*What the task requires:*
Transcribe each record word for word. Skip the images.

======

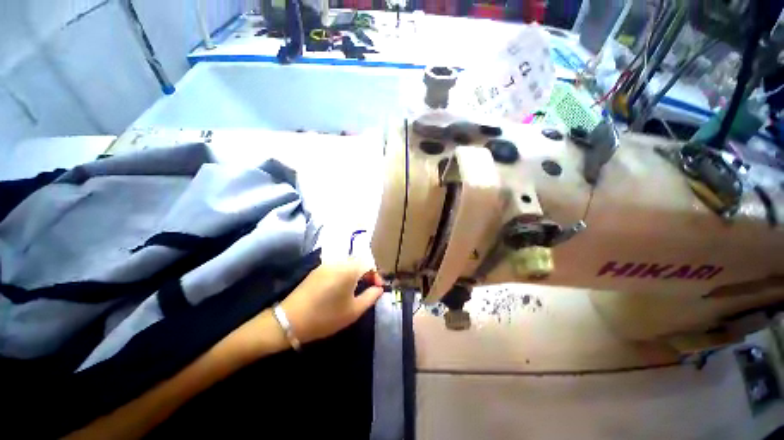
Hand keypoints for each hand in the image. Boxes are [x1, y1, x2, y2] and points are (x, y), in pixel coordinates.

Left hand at [280, 260, 384, 344]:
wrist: (290, 320)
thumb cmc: (326, 317)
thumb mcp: (353, 311)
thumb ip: (371, 297)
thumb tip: (379, 288)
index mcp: (349, 269)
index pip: (370, 263)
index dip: (376, 275)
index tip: (377, 288)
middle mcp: (338, 262)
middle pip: (359, 261)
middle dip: (367, 273)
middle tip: (368, 288)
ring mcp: (326, 264)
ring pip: (348, 263)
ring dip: (356, 272)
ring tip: (356, 288)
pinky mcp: (317, 269)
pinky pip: (337, 266)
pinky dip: (345, 273)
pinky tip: (341, 287)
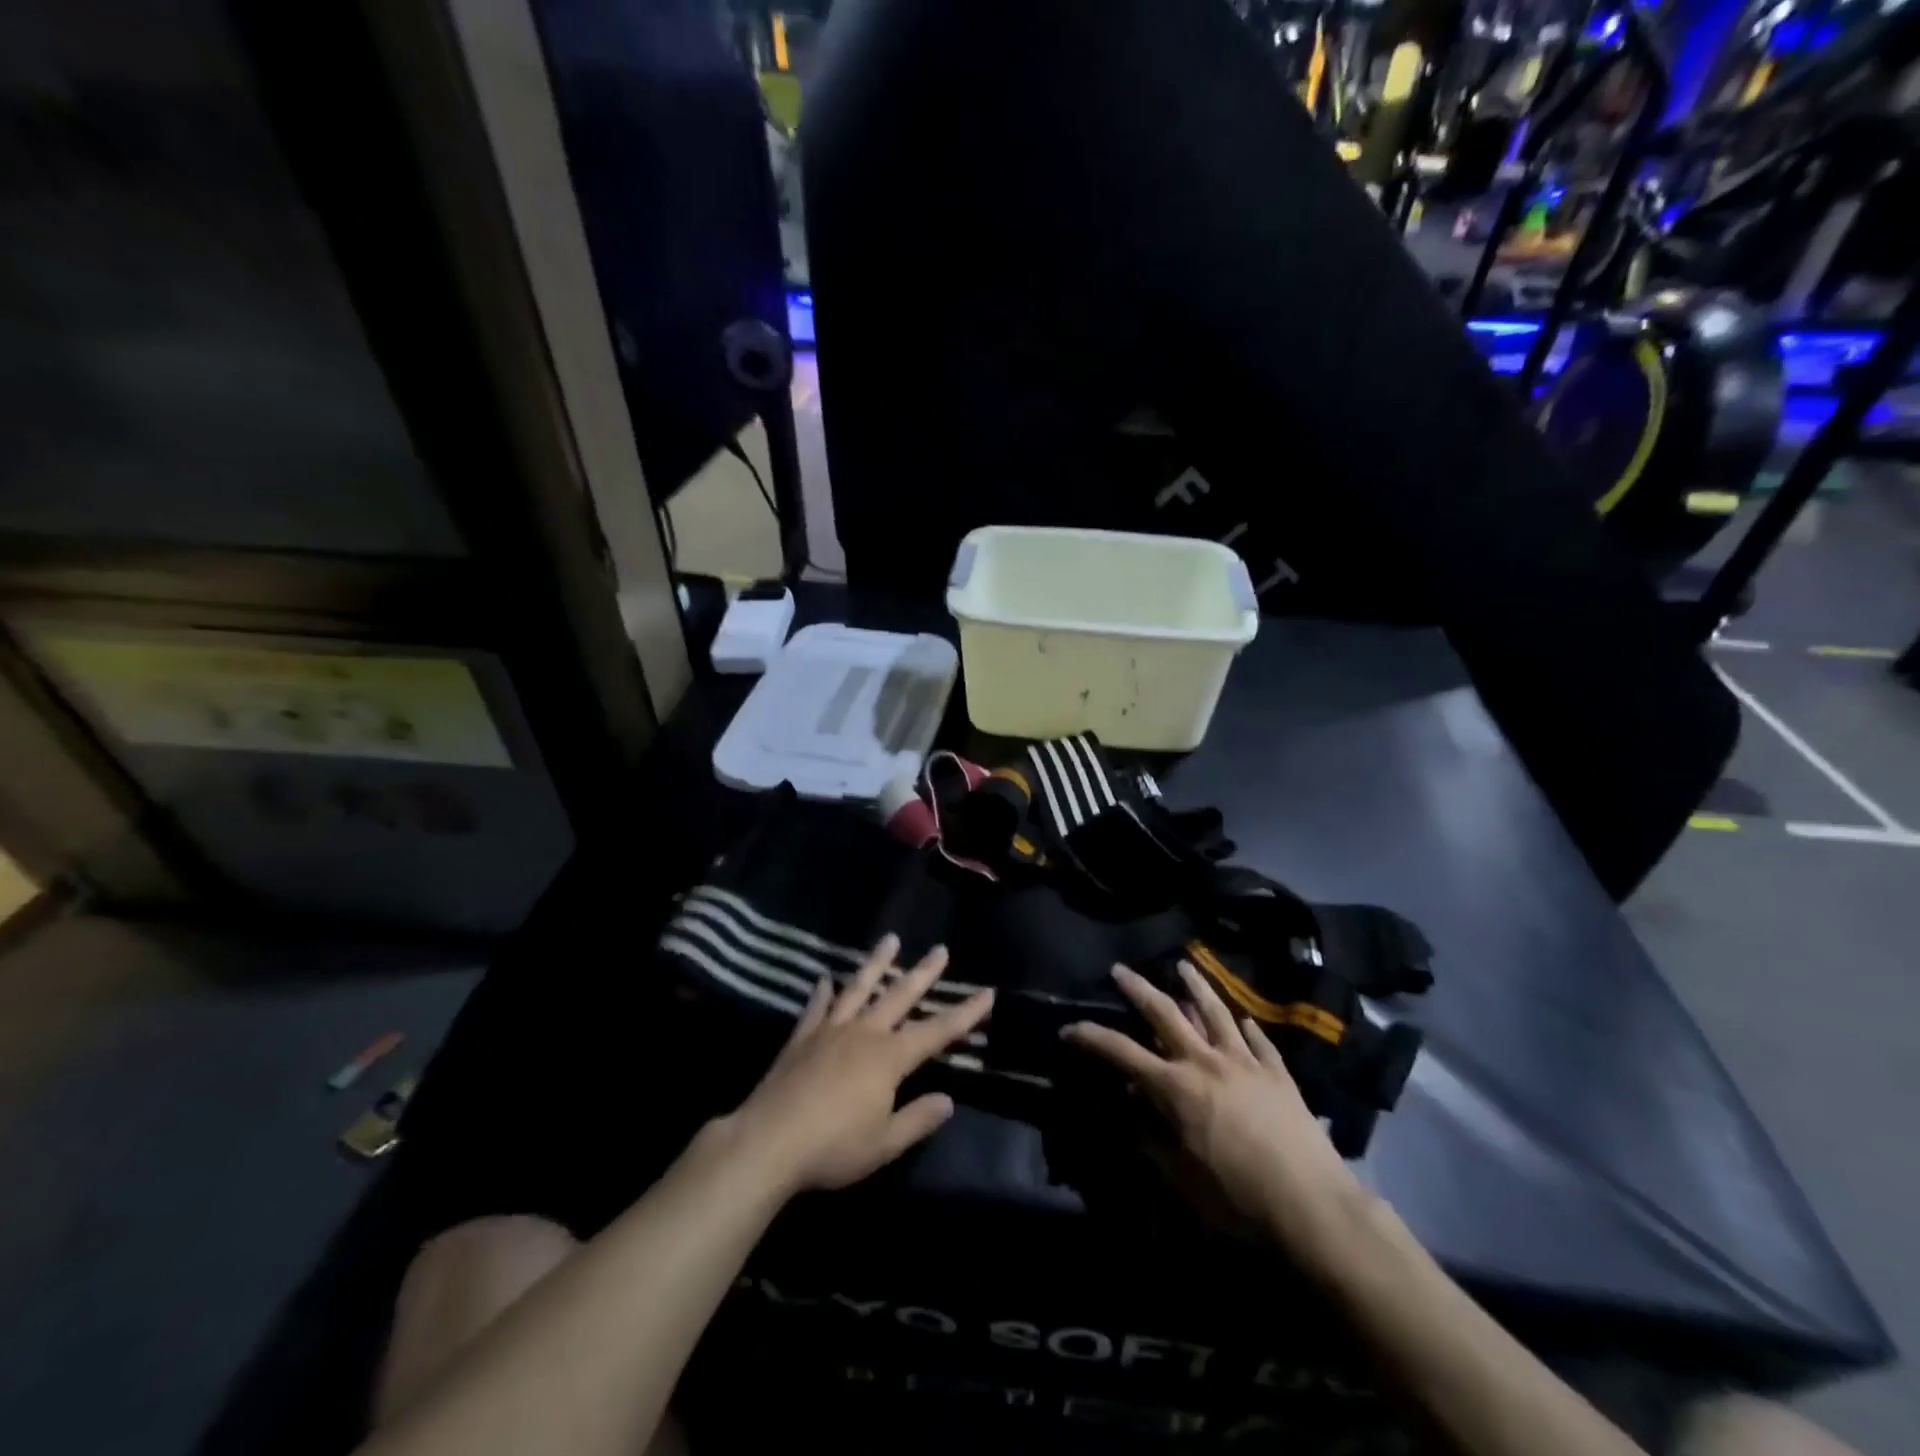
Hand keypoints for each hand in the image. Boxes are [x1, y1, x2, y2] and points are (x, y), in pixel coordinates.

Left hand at [719, 935, 993, 1195]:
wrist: (768, 1142)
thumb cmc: (833, 1147)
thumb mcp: (884, 1143)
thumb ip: (918, 1119)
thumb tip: (949, 1100)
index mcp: (889, 1057)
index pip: (937, 1030)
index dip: (965, 1013)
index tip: (987, 992)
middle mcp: (864, 1033)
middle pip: (899, 996)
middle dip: (924, 973)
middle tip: (940, 949)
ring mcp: (830, 1030)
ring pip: (859, 988)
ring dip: (876, 963)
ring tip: (890, 939)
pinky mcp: (801, 1037)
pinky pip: (816, 1007)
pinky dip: (822, 992)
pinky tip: (825, 978)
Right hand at [1062, 963, 1367, 1264]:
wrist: (1312, 1205)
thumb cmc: (1237, 1199)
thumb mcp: (1181, 1177)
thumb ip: (1151, 1135)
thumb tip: (1133, 1103)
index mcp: (1176, 1087)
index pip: (1122, 1052)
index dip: (1092, 1038)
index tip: (1069, 1030)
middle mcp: (1206, 1062)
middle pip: (1166, 1013)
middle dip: (1138, 989)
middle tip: (1120, 970)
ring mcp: (1245, 1063)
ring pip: (1216, 1012)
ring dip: (1196, 987)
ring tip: (1184, 965)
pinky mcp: (1278, 1074)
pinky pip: (1260, 1042)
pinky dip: (1248, 1028)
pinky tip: (1244, 1021)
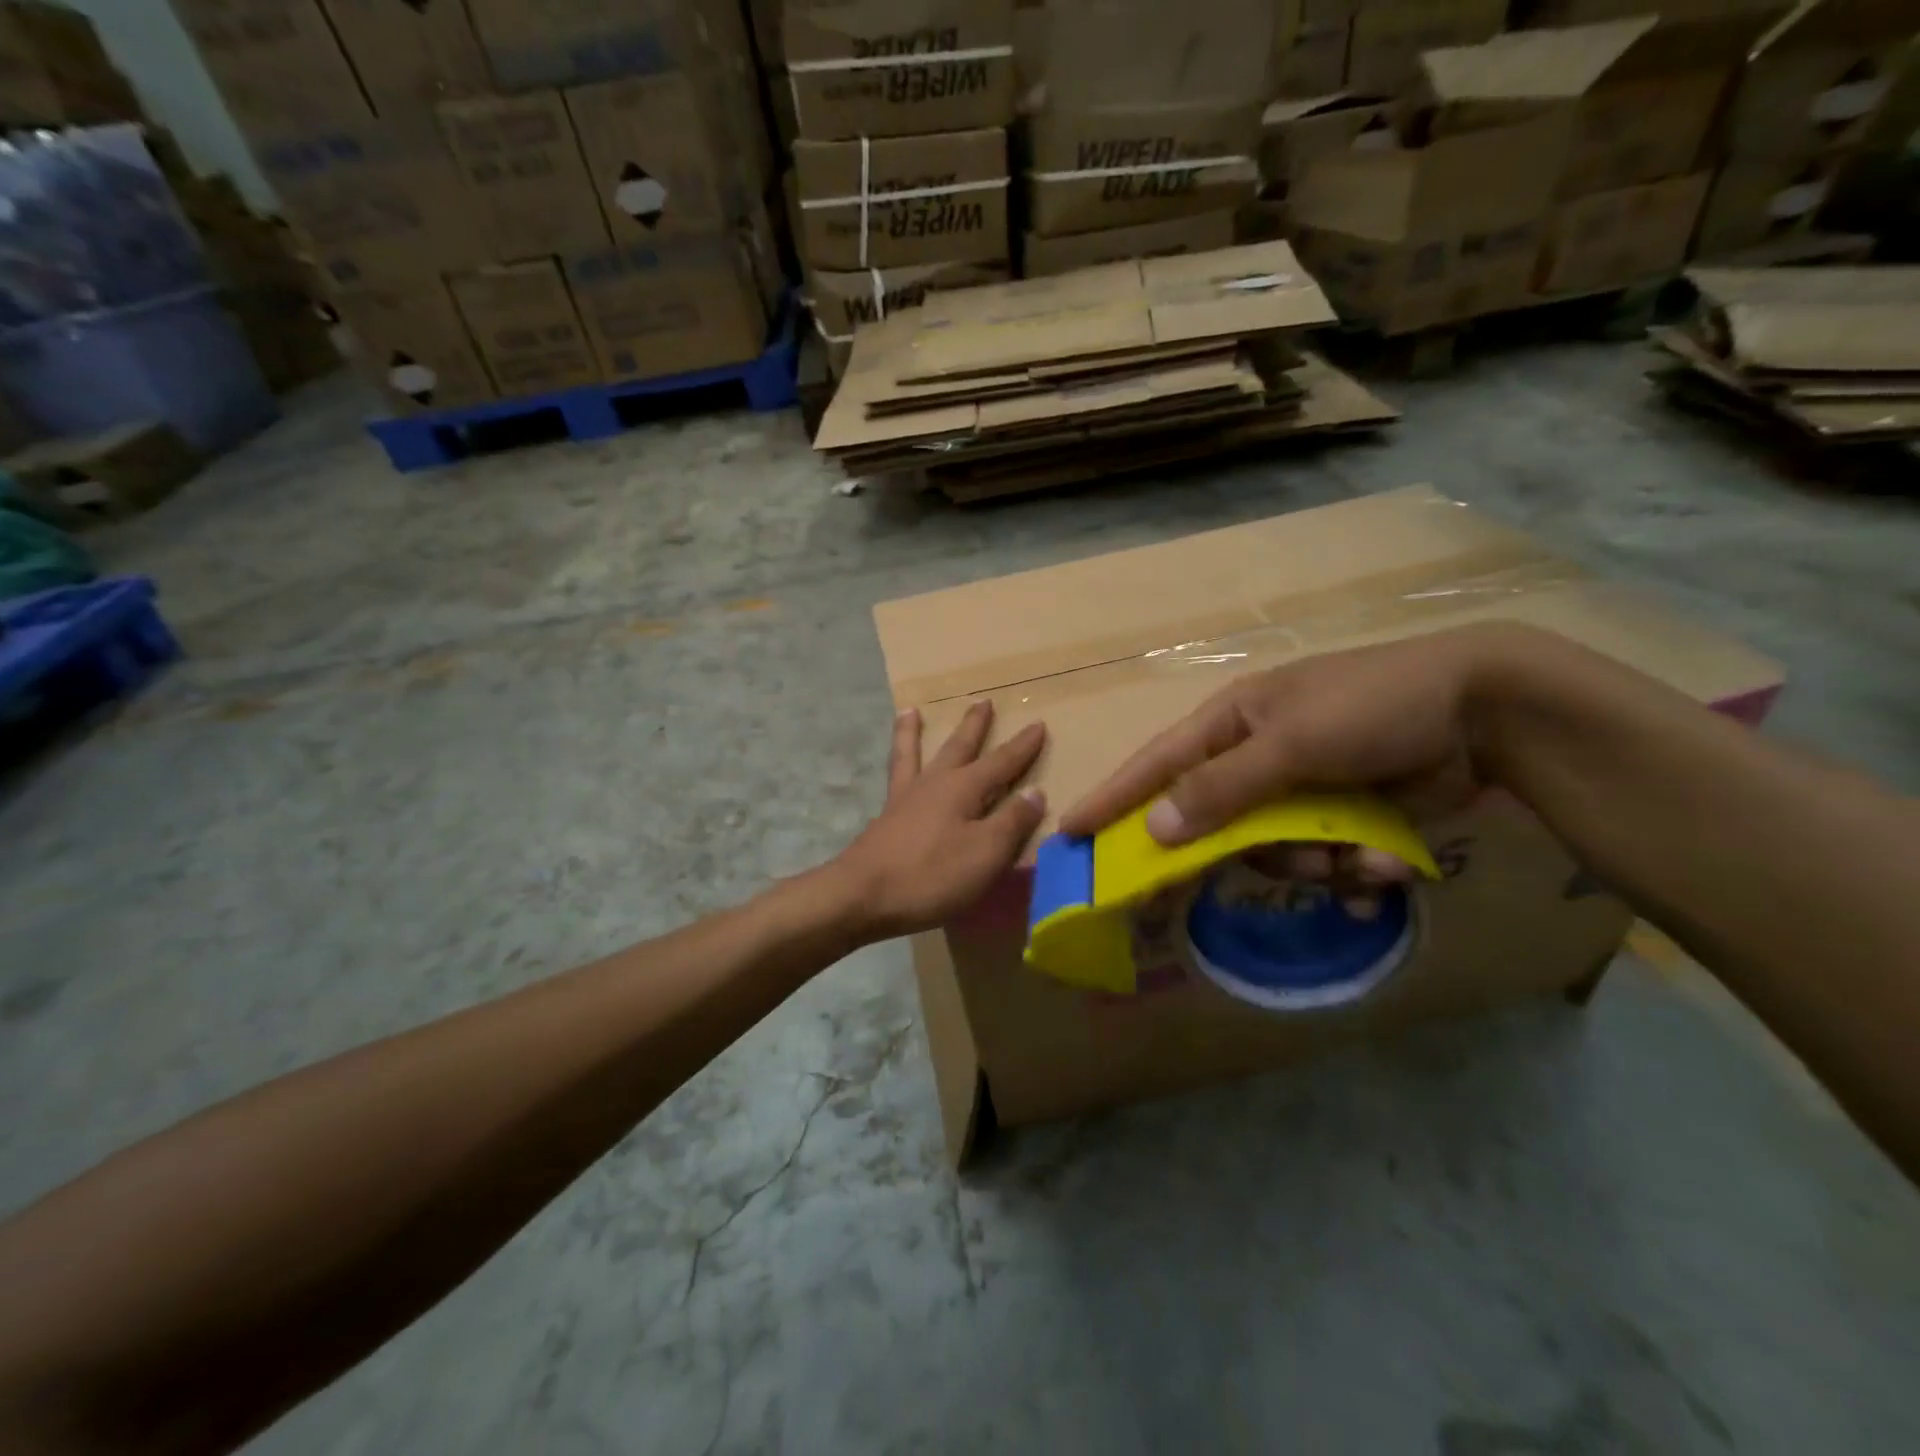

======

*Completed exercise:*
Hand keypoints for each hand in the image. Boxes are [x1, y1, x2, y2] and points are (x, y), in pixel coordinates.

Left hand at [280, 260, 384, 344]:
wrist: (290, 320)
thumb cmc: (326, 317)
thumb mcp: (353, 311)
thumb ip: (371, 297)
thumb tip: (379, 288)
index mcp: (349, 269)
index pip: (370, 263)
index dip: (376, 275)
index tip: (377, 288)
middle mcp: (338, 262)
middle pip: (359, 261)
middle dip: (367, 273)
middle tip: (368, 288)
ring mcp: (326, 264)
ring pip: (348, 263)
ring dip: (356, 272)
ring tip: (356, 288)
pinky mcp: (317, 269)
pinky pip: (337, 266)
pinky dip: (345, 273)
pinky tip: (341, 287)
Hand keypoints for each hand in the image. Boxes are [x1, y1, x2, y2] and points are (x, y), in pixel coordinates.

Left hand at [719, 935, 993, 1195]:
wrist: (768, 1142)
thumb cmc: (833, 1147)
thumb mcp: (884, 1143)
thumb ip: (918, 1119)
thumb tip: (949, 1100)
index mcp: (889, 1057)
index pip: (937, 1030)
index dip: (965, 1013)
index tip: (987, 992)
middle mcp: (864, 1033)
middle pip: (899, 996)
middle dip: (924, 973)
middle tip: (940, 949)
ring mcp: (830, 1030)
ring pip: (859, 988)
ring dip: (876, 963)
ring tip: (890, 939)
pinky mcp: (801, 1037)
pinky pip: (816, 1007)
pinky dip: (822, 992)
pinky tip: (825, 978)
Right hand at [1062, 963, 1367, 1264]:
wrist: (1312, 1205)
thumb cmc: (1237, 1199)
thumb mcp: (1181, 1177)
thumb ip: (1151, 1135)
thumb tip: (1133, 1103)
index mcp: (1176, 1087)
index pip: (1122, 1052)
index dip: (1092, 1038)
index tip: (1069, 1030)
middle mcp: (1206, 1062)
middle pip: (1166, 1013)
middle dip: (1138, 989)
middle tip: (1120, 970)
ring mcp: (1245, 1063)
ring pip: (1216, 1012)
ring dip: (1196, 987)
ring tip: (1184, 965)
pinky mcp: (1278, 1074)
pinky pip: (1260, 1042)
pinky dip: (1248, 1028)
pinky tip: (1244, 1021)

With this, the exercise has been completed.